### TASK INPUT ###
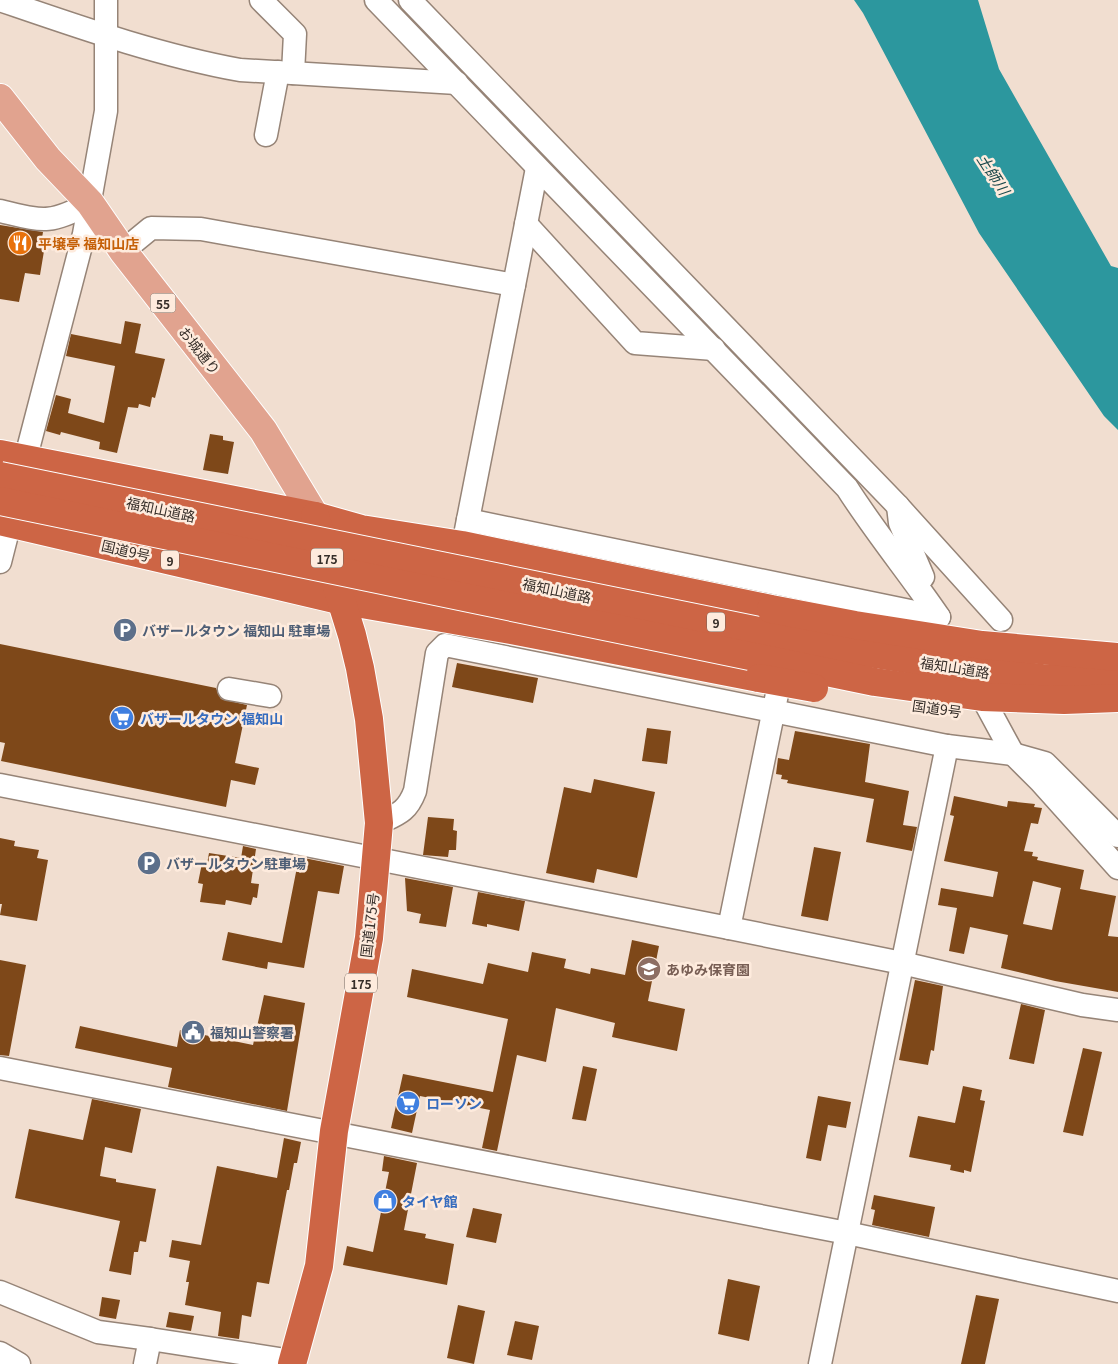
<svg xmlns="http://www.w3.org/2000/svg" width="1118" height="1364" font-family="Georgia,'Noto Sans JP',serif">
<style>
.water{fill:#2c979e}
.building{fill:#7e4819;fill-rule:evenodd}
.lines{fill:none;stroke-linecap:round;stroke-linejoin:round}
.minor-casing{stroke:#968477;stroke-width:25}
.major-casing{stroke:#fff;stroke-width:30}
.highway-casing{stroke:#fff;stroke-width:30}
.minor{stroke:#fff;stroke-width:22}
.major{stroke:#e1a38f;stroke-width:28}
.highway{stroke:#cd6545;stroke-width:28}
.highway-bridge-casing{stroke:#fff;stroke-width:30;stroke-linecap:butt}
.highway-bridge{stroke:#cd6545;stroke-width:28}
.labels{text-anchor:middle;dominant-baseline:central;stroke-width:5;stroke-linejoin:round;paint-order:stroke}
.shield{fill:#feebdd;stroke:#72675f;stroke-width:1}
.shield-label{font-size:12px;font-weight:bold;fill:#362e29}
.food-label{font-size:14px;font-weight:bold;fill:#c56008;stroke:#feebdd;text-anchor:start}
.street-label{font-size:14px;fill:#362e29;stroke:#feebdd}
.service-label{font-size:14px;font-weight:bold;fill:#4e5e75;stroke:#feebdd;text-anchor:start}
.shop-label{font-size:14px;font-weight:bold;fill:#366cbe;stroke:#feebdd;text-anchor:start}
.education-label{font-size:14px;font-weight:bold;fill:#785e54;stroke:#feebdd;text-anchor:start}
.water-label{font-size:15px;font-style:italic;fill:#1a484b;stroke:#feebdd}
</style>
<rect width="100%" height="100%" fill="#f1ded0"/>
<polygon class="water" points="854,0 978,0 999,69 1111,266 1118,268 1118,430 1104,416 979,233 863,13"/>
<g class="building">
<polygon points="0,225 43,232 41,244 45,245 40,275 25,273 19,302 0,299"/>
<polygon points="125,321 141,324 135,353 165,359 155,398 152,397 150,407 139,404 138,408 128,407 117,453 99,449 100,442 61,432 60,435 46,431 56,395 71,399 68,413 104,423 115,366 66,356 71,334 121,344"/>
<polygon points="210,434 223,436 223,440 234,442 228,474 203,470"/>
<polygon points="0,644 216,688 221,699 247,705 235,763 259,768 255,785 231,780 226,807 1,761 5,743 0,742"/>
<polygon points="457,663 538,678 533,703 452,687"/>
<polygon points="647,728 671,731 667,764 642,761"/>
<polygon points="795,731 870,744 865,782 909,791 903,825 917,827 912,851 866,842 874,799 787,783 788,780 781,779 782,775 776,774 778,758 789,760"/>
<polygon points="594,779 655,792 637,878 597,869 594,883 546,873 564,787 591,793"/>
<path d="M 954,796 L 1007,807 L 1008,801 L 1035,804 L 1034,807 L 1042,808 L 1038,824 L 1031,823 L 1024,851 L 1033,852 L 1032,856 L 1038,857 L 1037,860 L 1084,870 L 1080,889 L 1116,896 L 1108,936 L 1118,937 L 1118,992 L 1055,981 L 1001,968 L 1008,935 L 970,927 L 964,954 L 949,951 L 957,908 L 938,905 L 941,888 L 993,897 L 998,872 L 944,861 L 954,816 L 950,815 ZM 1033,881 L 1061,888 L 1052,930 L 1023,924 Z"/>
<polygon points="428,817 454,819 453,830 457,831 456,850 449,850 448,857 423,855"/>
<polygon points="0,838 15,841 14,846 39,850 37,858 48,860 37,921 0,915 2,904 0,904"/>
<polygon points="243,846 256,849 251,883 259,884 257,898 253,897 251,905 226,900 225,905 200,902 203,884 198,883 202,863 207,864 209,853 241,858"/>
<polygon points="814,847 841,852 828,921 801,916"/>
<polygon points="299,857 344,866 339,894 318,891 304,968 268,962 267,969 222,960 228,932 282,943"/>
<polygon points="405,878 453,887 446,927 419,923 421,914 407,911"/>
<polygon points="478,892 525,901 519,931 487,924 487,927 472,924"/>
<polygon points="632,940 659,946 648,1001 685,1009 677,1051 612,1037 615,1023 556,1008 546,1062 517,1055 497,1151 482,1148 490,1110 420,1096 412,1133 391,1128 403,1074 493,1092 508,1019 407,997 412,969 483,984 488,963 528,972 532,952 566,959 564,968 590,974 591,968 625,975"/>
<polygon points="0,960 26,965 9,1056 0,1055"/>
<polygon points="915,980 943,986 934,1051 931,1050 928,1065 899,1060"/>
<polygon points="264,995 305,1003 287,1111 168,1087 172,1068 75,1048 80,1026 177,1047 180,1030 253,1045"/>
<polygon points="1021,1004 1045,1010 1034,1064 1009,1059"/>
<polygon points="1083,1048 1102,1052 1083,1136 1063,1132"/>
<polygon points="583,1066 597,1069 586,1121 572,1119"/>
<polygon points="963,1086 982,1090 980,1100 985,1101 971,1172 964,1170 964,1173 950,1170 951,1165 909,1157 918,1116 955,1123"/>
<polygon points="818,1096 851,1102 846,1128 828,1125 821,1161 806,1158"/>
<polygon points="92,1099 141,1109 132,1153 105,1147 100,1176 116,1179 116,1182 156,1189 146,1242 140,1241 138,1252 134,1252 131,1275 109,1271 120,1221 15,1198 29,1129 83,1140"/>
<polygon points="284,1138 301,1142 297,1163 294,1163 289,1190 287,1190 269,1284 257,1282 251,1317 242,1315 239,1339 218,1336 221,1312 185,1305 189,1282 186,1282 190,1261 169,1257 172,1240 201,1245 217,1166 277,1178"/>
<polygon points="384,1156 417,1163 404,1230 426,1234 425,1238 454,1244 447,1285 343,1265 347,1246 373,1252 389,1172 382,1171"/>
<polygon points="874,1195 935,1207 929,1237 872,1225 875,1210 871,1209"/>
<polygon points="473,1208 502,1214 496,1243 466,1237"/>
<polygon points="728,1279 760,1286 749,1341 718,1334"/>
<polygon points="976,1295 999,1299 985,1364 961,1364"/>
<polygon points="102,1297 120,1300 116,1319 99,1316"/>
<polygon points="458,1305 485,1311 474,1364 447,1358"/>
<polygon points="169,1312 194,1316 191,1331 166,1327"/>
<polygon points="515,1321 539,1326 532,1360 507,1355"/>
</g>
<g class="lines">
<g class="minor-casing">
<g id="minor">
<path d="M 0,0 C 79,27 158,55 240,70 L 457,83"/>
<polyline points="261,0 295,34 293,73"/>
<path d="M 376,0 L 847,488 C 875,532 909,573 939,617"/>
<polyline points="410,0 897,505 1001,620"/>
<polyline points="266,135 278,72"/>
<path d="M 0,211 C 43,221 49,225 90,203"/>
<polyline points="526,224 635,343 714,349"/>
<polyline points="123,251 151,228 201,229 514,285"/>
<polyline points="21,476 84,234 106,111 106,0"/>
<polyline points="898,506 900,523 923,577"/>
<polyline points="468,520 939,617"/>
<polyline points="465,535 537,168"/>
<polyline points="0,562 14,507"/>
<polyline points="975,684 1013,754 1040,781 1118,868"/>
<polyline points="229,689 270,696"/>
<polyline points="0,785 729,928 902,963 1082,1005 1118,1010"/>
<path d="M 379,823 C 398,814 407,812 415,791 L 437,653 L 445,645 L 947,746 L 1013,754 L 1045,763 L 1118,836"/>
<polyline points="729,928 783,665"/>
<polyline points="0,1068 847,1233 1118,1291"/>
<polyline points="0,1292 98,1332 150,1339"/>
<polyline points="0,1353 19,1364"/>
<polyline points="145,1364 150,1339 292,1361"/>
<polyline points="820,1364 947,746"/>
</g>
</g>
<g class="major-casing">
<polyline id="major" points="0,98 48,159 90,203 123,251 263,430 315,516"/>
</g>
<g class="highway-casing">
<g id="highway">
<polyline points="0,454 315,516 361,529 462,545 771,609"/>
<polyline points="0,521 339,600 511,630 759,678"/>
<polyline points="292,1364 319,1266 334,1131 369,938 379,823 369,719 360,668 352,635 315,516"/>
</g>
</g>
<use href="#minor" class="minor"/>
<use href="#major" class="major"/>
<use href="#highway" class="highway"/>
<g class="highway-bridge-casing">
<g id="highway-bridge">
<polyline points="0,476 862,652 988,672 1042,678 1118,679"/>
<polyline points="0,501 875,682 982,697 1064,700 1118,698"/>
<polyline points="771,609 855,625 982,645 1118,657"/>
<polyline points="759,678 814,688"/>
</g>
</g>
<use href="#highway-bridge" class="highway-bridge"/>
</g>
<defs>
<g id="restaurant-disc" transform="scale(1.25)"><circle r="9.5" fill="#e8710a" stroke="#feebdd"/><path d="M-5-6h1v4h1v-4h1v4h1v-4h1v5L-1.5 .5V6h-2V.5L-5-1ZM5-6V6H3V1.5H1.5Q1.5-4 5-6Z" fill="#fff"/></g>
<g id="parking-disc" transform="scale(1.25)"><circle r="9.5" fill="#5c6f8a" stroke="#feebdd"/><path d="M-3.5-5.5H1a3.5 3.5 0 0 1 0 7H-1V5.5H-3.5ZM-1-3.4V-.6H.8a1.4 1.4 0 0 0 0-2.8Z" fill="#fff"/></g>
<g id="supermarket-disc" transform="scale(1.25)"><circle r="9.5" fill="#3f7fe0" stroke="#feebdd"/><path d="M-6-5.5h2.5l.6 2H6L4.5 2H-2.5L-4.4-4H-6ZM-1.5 3.2a1.3 1.3 0 1 0 .1 0ZM3 3.2a1.3 1.3 0 1 0 .1 0Z" fill="#fff"/></g>
<g id="school-disc" transform="scale(1.25)"><circle r="9.5" fill="#8d6e63" stroke="#feebdd"/><path d="M0-5L7-2L0 1L-7-2ZM-4 1L0 2.5L4 1V4Q0 6-4 4Z" fill="#fff"/></g>
<g id="civic-disc" transform="scale(1.25)"><circle r="9.5" fill="#5c6f8a" stroke="#feebdd"/><path d="M-.6-6.5H3V-4.5H.6V-3L4-1V1h2V6H-6V1h2V-1L-.6-3ZM-1.2 2.5V6h2.4V2.5Z" fill="#fff"/></g>
<g id="shop-disc" transform="scale(1.25)"><circle r="9.5" fill="#3f7fe0" stroke="#feebdd"/><path d="M-5-2.5h2.3a2.7 3.5 0 0 1 5.4 0H5L5.5 6h-11ZM-1.5-2.5h3a1.5 2.3 0 0 0-3 0Z" fill="#fff"/></g>
</defs>
<g fill-rule="evenodd">
<use href="#restaurant-disc" x="20" y="243"/>
<use href="#parking-disc" x="125" y="630"/>
<use href="#supermarket-disc" x="122" y="718"/>
<use href="#parking-disc" x="149" y="863"/>
<use href="#school-disc" x="649" y="969"/>
<use href="#civic-disc" x="193" y="1032"/>
<use href="#supermarket-disc" x="408" y="1103"/>
<use href="#shop-disc" x="385" y="1201"/>
</g>
<g class="labels">
<g class="shield">
<rect x="150.5" y="293.5" width="25" height="19" rx="4"/>
<rect x="311" y="548.5" width="32" height="19" rx="4"/>
<rect x="161" y="550.5" width="18" height="19" rx="4"/>
<rect x="707" y="612.5" width="18" height="19" rx="4"/>
<rect x="345" y="973.5" width="32" height="19" rx="4"/>
</g>
<g class="shield-label">
<text x="163" y="303">55</text>
<text x="327" y="558">175</text>
<text x="170" y="560">9</text>
<text x="716" y="622">9</text>
<text x="361" y="983">175</text>
</g>
<g class="food-label">
<text x="38" y="243">平壌亭 福知山店</text>
</g>
<g class="street-label">
<text transform="translate(200 350) rotate(52)">お城通り</text>
<text transform="translate(161 509) rotate(12)">福知山道路</text>
<text transform="translate(126 550) rotate(13)">国道9号</text>
<text transform="translate(557 590) rotate(12)">福知山道路</text>
<text transform="translate(955 667) rotate(9)">福知山道路</text>
<text transform="translate(937 708) rotate(8)">国道9号</text>
<text transform="translate(369 925) rotate(-83)">国道175号</text>
</g>
<g class="service-label">
<text x="142" y="630">バザールタウン 福知山 駐車場</text>
<text x="166" y="863">バザールタウン駐車場</text>
<text x="210" y="1032">福知山警察署</text>
</g>
<g class="shop-label">
<text x="140" y="718">バザールタウン 福知山</text>
<text x="426" y="1103">ローソン</text>
<text x="402" y="1201">タイヤ館</text>
</g>
<g class="education-label">
<text x="666" y="969">あゆみ保育園</text>
</g>
<g class="water-label">
<text transform="translate(994 174) rotate(57)">土師川</text>
</g>
</g>
</svg>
###
AIM OF THE EXERCISE
Only a number is wanted here: how many lines in the entries contain the word "rect"?

OUTPUT FOR THIS TASK
6